> Aim of the exercise
Copy every line in the listing that contains "pixels".

> The data
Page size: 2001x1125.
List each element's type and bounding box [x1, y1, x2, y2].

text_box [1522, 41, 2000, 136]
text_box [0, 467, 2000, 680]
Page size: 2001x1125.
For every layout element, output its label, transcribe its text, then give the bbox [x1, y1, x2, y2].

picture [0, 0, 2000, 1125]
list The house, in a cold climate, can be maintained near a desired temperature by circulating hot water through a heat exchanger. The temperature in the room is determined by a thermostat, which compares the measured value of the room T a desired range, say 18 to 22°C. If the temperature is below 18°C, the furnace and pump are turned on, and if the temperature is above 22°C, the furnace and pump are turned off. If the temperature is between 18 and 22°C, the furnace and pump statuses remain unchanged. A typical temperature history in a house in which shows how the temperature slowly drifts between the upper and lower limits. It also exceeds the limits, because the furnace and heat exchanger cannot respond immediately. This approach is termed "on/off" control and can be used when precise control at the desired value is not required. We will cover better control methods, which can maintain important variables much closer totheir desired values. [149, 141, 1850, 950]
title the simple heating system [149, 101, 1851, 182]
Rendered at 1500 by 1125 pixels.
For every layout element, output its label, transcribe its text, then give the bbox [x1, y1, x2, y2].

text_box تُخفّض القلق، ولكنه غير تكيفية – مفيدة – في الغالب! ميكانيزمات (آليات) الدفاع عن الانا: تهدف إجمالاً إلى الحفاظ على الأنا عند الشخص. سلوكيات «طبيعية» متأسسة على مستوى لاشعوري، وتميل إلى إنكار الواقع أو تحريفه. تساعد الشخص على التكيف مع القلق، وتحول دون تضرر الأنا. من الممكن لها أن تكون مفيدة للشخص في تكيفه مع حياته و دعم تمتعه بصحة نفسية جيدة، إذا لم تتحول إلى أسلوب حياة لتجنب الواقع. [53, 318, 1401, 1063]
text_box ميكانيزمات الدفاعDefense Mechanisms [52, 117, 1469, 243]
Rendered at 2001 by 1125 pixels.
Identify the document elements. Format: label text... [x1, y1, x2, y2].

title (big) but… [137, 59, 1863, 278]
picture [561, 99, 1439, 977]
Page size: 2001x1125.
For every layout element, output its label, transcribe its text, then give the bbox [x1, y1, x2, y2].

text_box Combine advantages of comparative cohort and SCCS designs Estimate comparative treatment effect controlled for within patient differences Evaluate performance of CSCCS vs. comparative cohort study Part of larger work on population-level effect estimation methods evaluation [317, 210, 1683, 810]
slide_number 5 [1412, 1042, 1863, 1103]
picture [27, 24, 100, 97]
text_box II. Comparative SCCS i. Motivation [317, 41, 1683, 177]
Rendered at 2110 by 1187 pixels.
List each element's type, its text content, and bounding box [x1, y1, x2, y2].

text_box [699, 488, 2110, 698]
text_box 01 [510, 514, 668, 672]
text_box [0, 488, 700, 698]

> Answer box
Rendered at 1500 by 1125 pixels.
Rendered at 2001 by 1125 pixels.
Rendered at 2110 by 1187 pixels.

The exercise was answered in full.